(RECORDS FOR PROCESSING Opens)

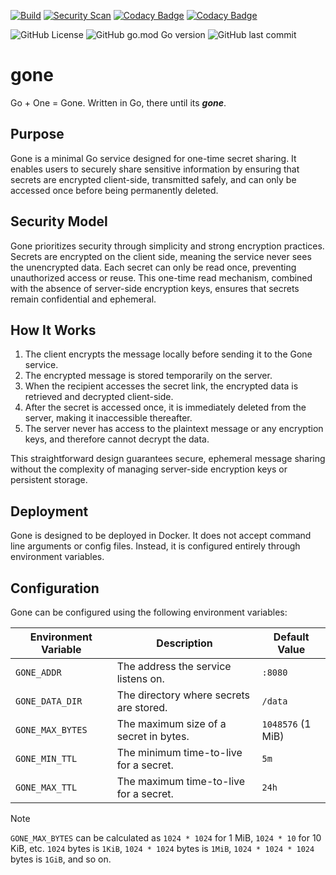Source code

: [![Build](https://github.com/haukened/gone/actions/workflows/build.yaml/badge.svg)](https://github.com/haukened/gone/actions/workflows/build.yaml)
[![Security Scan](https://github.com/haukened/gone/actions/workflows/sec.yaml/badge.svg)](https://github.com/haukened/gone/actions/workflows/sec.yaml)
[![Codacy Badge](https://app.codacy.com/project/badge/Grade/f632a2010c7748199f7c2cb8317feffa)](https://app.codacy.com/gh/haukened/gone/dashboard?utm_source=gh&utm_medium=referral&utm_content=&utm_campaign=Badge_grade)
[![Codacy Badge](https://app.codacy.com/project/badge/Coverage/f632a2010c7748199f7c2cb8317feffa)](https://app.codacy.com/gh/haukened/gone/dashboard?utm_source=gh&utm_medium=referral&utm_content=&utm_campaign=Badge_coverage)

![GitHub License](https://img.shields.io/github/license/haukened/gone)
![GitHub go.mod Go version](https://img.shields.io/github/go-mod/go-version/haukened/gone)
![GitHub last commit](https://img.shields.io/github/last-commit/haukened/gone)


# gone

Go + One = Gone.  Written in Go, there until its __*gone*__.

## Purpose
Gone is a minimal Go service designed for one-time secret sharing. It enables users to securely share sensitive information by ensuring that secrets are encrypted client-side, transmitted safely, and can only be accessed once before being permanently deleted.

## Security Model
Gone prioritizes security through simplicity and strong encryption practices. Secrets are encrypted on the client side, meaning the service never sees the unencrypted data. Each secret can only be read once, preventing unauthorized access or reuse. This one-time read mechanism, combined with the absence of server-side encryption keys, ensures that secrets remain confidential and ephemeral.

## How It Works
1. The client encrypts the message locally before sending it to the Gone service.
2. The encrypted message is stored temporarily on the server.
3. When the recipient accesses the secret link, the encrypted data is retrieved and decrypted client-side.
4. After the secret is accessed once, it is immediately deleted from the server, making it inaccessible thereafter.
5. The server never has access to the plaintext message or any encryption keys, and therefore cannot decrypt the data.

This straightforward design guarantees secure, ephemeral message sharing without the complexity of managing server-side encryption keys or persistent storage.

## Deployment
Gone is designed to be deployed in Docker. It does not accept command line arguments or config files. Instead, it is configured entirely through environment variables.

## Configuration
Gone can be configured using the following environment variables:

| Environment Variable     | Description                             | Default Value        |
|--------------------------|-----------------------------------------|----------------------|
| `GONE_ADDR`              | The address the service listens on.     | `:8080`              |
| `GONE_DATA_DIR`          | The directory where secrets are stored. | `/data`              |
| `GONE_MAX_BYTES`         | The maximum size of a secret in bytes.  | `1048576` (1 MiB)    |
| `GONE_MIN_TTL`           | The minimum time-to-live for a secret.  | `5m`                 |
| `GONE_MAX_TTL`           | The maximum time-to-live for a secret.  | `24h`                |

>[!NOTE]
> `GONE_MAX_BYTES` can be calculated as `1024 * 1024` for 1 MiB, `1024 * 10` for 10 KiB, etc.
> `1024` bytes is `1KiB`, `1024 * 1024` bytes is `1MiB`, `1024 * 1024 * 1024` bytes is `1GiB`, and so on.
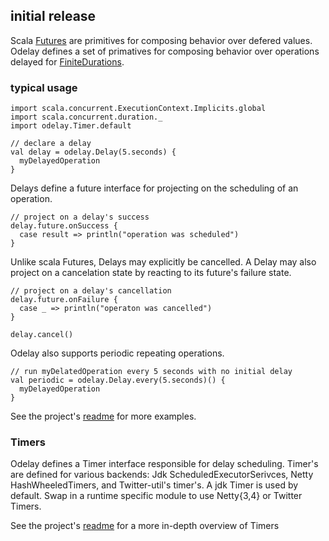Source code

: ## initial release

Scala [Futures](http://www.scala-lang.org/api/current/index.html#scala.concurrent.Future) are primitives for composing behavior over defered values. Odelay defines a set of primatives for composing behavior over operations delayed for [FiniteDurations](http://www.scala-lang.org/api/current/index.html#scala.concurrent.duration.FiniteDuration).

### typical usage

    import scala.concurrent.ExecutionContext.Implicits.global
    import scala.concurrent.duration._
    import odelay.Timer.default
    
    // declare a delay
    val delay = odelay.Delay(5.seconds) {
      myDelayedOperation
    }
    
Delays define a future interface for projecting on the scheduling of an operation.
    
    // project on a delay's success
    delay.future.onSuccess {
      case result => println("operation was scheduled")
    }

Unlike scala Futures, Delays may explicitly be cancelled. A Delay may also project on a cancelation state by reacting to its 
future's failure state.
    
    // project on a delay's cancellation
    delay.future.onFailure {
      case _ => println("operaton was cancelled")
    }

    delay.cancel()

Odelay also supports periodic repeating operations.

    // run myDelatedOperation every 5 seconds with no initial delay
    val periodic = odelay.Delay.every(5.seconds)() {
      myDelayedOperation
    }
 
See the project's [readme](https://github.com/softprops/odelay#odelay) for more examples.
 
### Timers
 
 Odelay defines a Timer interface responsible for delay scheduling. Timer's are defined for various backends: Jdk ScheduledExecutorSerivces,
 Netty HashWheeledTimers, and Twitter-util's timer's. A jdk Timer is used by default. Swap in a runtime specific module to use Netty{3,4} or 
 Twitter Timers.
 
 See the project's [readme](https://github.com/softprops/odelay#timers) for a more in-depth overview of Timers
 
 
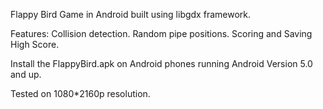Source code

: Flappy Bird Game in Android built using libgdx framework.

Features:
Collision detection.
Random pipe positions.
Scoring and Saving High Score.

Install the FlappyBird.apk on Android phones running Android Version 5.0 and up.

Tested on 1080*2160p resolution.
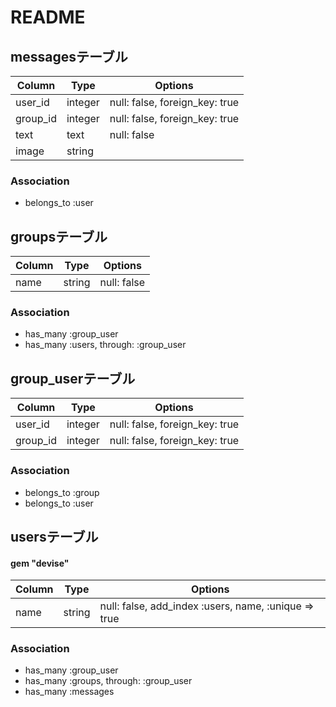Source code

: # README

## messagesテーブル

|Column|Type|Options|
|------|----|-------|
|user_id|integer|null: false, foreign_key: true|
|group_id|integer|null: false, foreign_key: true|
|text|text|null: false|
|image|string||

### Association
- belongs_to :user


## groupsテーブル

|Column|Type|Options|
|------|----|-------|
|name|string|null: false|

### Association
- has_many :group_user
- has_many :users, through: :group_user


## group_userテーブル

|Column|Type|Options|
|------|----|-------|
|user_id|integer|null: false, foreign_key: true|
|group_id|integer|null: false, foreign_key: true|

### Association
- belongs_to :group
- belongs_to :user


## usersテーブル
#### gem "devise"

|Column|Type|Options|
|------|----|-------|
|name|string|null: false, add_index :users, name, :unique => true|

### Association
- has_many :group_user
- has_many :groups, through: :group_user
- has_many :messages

(RECORDS FOR PROCESSING Closes)

TASK DESCRIPTION - Show all lines from the data that contain "periodic".

EXERCISE RESULT -
Odelay also supports periodic repeating operations.
    val periodic = odelay.Delay.every(5.seconds)() {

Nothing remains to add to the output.